I can write in C# and C++, and could probably figure my way around most scripting languages if I need to for this, but have zero experience with creating word documents from code. I understand I might need to make a DTD or a XSLT and possibly use Word XML (I've learnt about these in the past 2 days), and use that in some Visual Studio project.

However I have no idea how to actually go about this. Can someone please steer me in the right direction?

Thanks


Solution

  • This topic is very broad and can't really be answered in detail with a single post...

    The information you found, dated 7 years ago, is still pertinent and valid. All versions of Word since 97 can work with the file format (2003 and earlier need the "Compatibility Pack", but most machines that have been updated will have that). Later versions than 2007 can also work with the file format as stated 7 years ago, but this will not cover newer functionality introduced in 2013/2016. This can be added with no problem, you just won't find those classes in the older documentation, but it's all there on MSDN and in the current ECMA specifications.

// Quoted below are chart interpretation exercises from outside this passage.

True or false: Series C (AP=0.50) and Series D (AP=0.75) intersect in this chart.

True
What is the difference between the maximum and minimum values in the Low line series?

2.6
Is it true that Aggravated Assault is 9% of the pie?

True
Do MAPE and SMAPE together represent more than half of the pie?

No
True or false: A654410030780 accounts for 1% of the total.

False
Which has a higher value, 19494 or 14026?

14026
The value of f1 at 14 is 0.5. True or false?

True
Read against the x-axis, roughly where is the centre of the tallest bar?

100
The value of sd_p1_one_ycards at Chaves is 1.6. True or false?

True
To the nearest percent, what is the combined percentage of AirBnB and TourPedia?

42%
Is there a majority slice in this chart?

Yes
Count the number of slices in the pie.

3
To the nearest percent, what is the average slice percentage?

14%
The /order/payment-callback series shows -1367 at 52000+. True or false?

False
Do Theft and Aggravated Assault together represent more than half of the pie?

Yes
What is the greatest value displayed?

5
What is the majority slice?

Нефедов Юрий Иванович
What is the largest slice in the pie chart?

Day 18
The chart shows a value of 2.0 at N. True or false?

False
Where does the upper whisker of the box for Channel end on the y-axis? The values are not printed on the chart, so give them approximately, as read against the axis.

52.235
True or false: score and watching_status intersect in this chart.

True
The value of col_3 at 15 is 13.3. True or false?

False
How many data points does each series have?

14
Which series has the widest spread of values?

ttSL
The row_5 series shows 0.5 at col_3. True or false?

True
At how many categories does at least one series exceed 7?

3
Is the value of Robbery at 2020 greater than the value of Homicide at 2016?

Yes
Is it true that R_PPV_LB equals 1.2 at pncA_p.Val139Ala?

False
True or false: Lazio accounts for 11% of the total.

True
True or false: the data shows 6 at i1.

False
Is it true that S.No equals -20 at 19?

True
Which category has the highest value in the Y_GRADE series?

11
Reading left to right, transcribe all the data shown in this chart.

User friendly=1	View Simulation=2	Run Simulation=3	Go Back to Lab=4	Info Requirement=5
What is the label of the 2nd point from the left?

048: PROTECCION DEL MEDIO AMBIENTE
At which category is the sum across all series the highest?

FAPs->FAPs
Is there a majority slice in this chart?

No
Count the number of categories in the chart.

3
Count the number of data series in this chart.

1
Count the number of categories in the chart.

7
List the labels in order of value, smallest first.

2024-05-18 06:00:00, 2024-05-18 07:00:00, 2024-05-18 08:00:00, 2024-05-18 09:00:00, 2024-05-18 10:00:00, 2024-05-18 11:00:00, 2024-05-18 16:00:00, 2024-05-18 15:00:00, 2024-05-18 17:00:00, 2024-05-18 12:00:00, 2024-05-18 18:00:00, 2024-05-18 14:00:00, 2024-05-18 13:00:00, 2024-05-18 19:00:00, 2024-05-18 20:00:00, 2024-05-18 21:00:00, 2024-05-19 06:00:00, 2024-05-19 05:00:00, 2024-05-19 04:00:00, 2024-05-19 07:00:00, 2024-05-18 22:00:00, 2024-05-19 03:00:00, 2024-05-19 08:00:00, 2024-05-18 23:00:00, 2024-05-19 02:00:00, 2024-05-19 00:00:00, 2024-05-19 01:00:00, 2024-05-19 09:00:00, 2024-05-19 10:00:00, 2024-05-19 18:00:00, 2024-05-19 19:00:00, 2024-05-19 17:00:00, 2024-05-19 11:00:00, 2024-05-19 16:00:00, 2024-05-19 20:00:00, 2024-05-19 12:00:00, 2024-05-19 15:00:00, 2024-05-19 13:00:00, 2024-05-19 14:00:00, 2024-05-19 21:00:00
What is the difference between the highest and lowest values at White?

    The tricky part, which isn't obvious at first glance, comes from the fact that a Word Open XML document is actually a ZIP package of multiple XML and binary files and cannot be transformed directly. Rather than relying only on the link in the SO Q&A you found, you might do better to look at working directly with the OPC "flat file" format, as explained by Eric White: http://blogs.msdn.com/b/ericwhite/archive/2008/09/29/the-flat-opc-format.aspx.

    What you produce with an XSLT should result in this format. That needs to be converted to a ZIP package in order to do any further work with it using the Open XML SDK (and use version 2.5, not 2.0 from 7 years ago). The articles by Eric White provide conversion information, which will help.

    The task will definitely not be trivial as Word is a very complex beast. If sets of these documents have things in common you might progress more quickly by manually "converting" (part of) one in the Word UI to the desired result. Save and view it in the Open XML Productivity Tool where you can view the underlying Word Open XML (as well as the Open XML SDK code required to produce). That should help you "map" the original mark-up with the Word Open XML mark-up.